At some point we should juat switch to editing abstract syntax trees instead of raw text. Then formatting is irrelevant, the structure is always clear, and each developer can choose their own way to view the code.


That's basically the idea behind lisp (until you get into macros).


Well, when you edit with and require a code formatting tool as a part of your development lifecycle, you're basically there.


True, though you'd have to run the formatting tool with different rules on both checkout and commit for developers to be able to use their own preferred formats. Also keeping the syntax tree would make non-textual displays and visualizations easier.


> Arie van Deursen argues that “code formatting is a security feature” and that indentation “white space is a security concern. The correct indentation immediately shows something fishy is going on...” [vanDeursen2014]. Arie van Deursen also argues that code formatting should be done by tools, not by hand, and shows that clearly this code was not routinely formatted automatically.

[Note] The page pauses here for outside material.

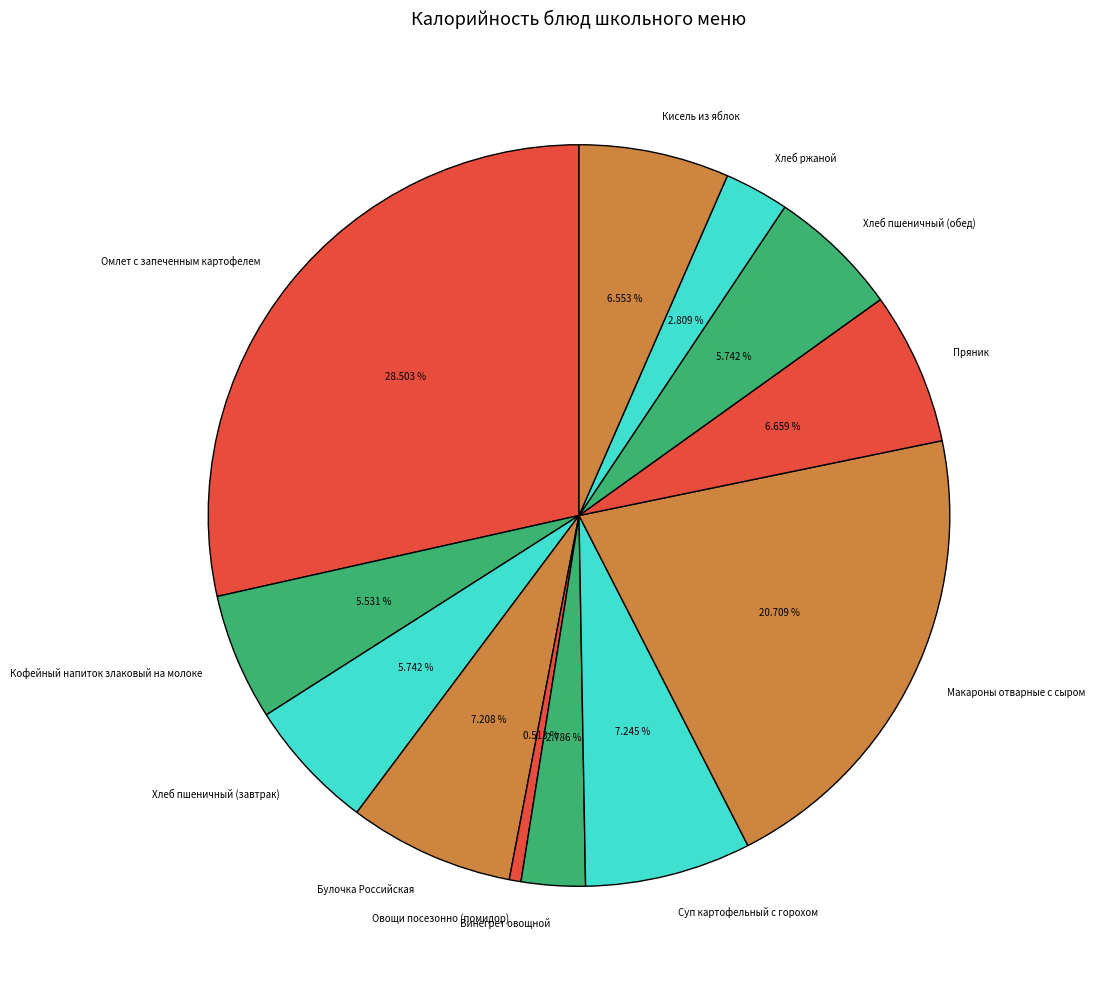

Does Пряник account for over 50% of the chart?

No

Praise then for languages with significant white space? Using a formatter tool to add the white space and a lint rule in your compiler to catch when it's not done is a bandaid for something that should be encoded into the language in my opinion. Leaving this stuff optional to enforce only eats up productivity for no decent upside.


Title of this story is heavily editorialized. The article mentions nothing about the backdoor.

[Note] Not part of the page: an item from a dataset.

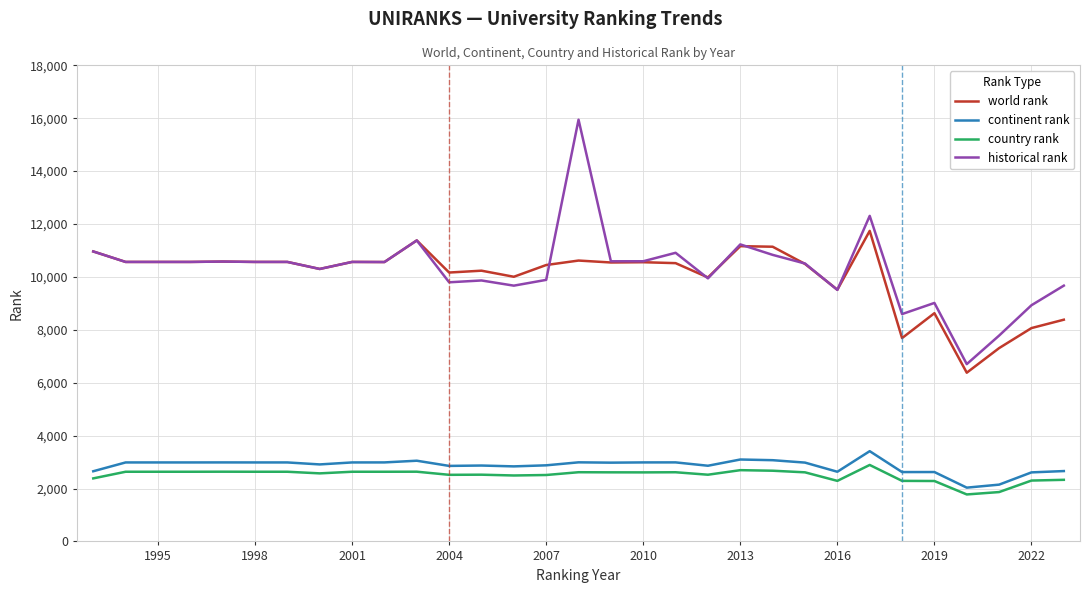

After their last crossing, which series has the higher values: world rank or historical rank?

historical rank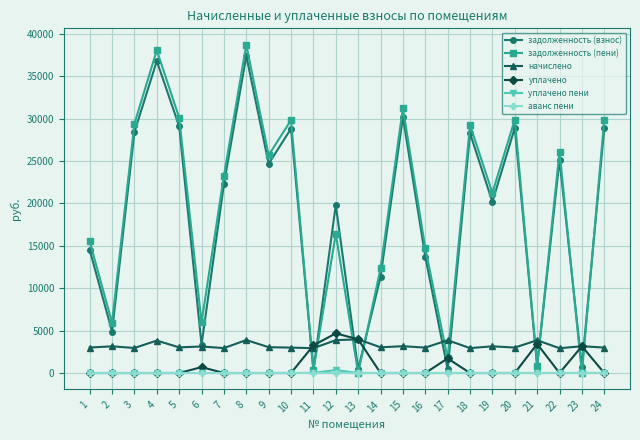

The задолженность (взнос) series shows 10566.4 at 19. True or false?

False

>The problem with ‘goto’ is that it allows developers to create ‘flow’ in code that is unnatural... and that’s bad because developers should always strive to make code easy to read.

Those aren't mutually exclusive


The code written in my company must follow the MISRA rules. Among the others, there is a rules that requires branches to have code blocks, and another one that prohibits the use of goto.

Yes, compilers have flags, coding standards can achieve the same results. The point is that this stuff is non standard, not everybody uses GCC or Clang. Stating "this code is MISRA compliant" is stronger that "this code does not produce compile warnings with the flags x, y, z on compiler W version a.b.c".


But what tool verifies that the code is MISRA compliant? Then you’re just stating “my code is MISRA compliant according to tool W version a.b.c” ;)


I'm afraid the only working solution to prevent this type of errors is to switch to a programming language that requires you to use braces around if statement body. Static analyser is an optional tool, with output that sometimes points out to perfectly correct code, thus making it more a nuisance then a helping tool in the eyes of a time-constrained programmer.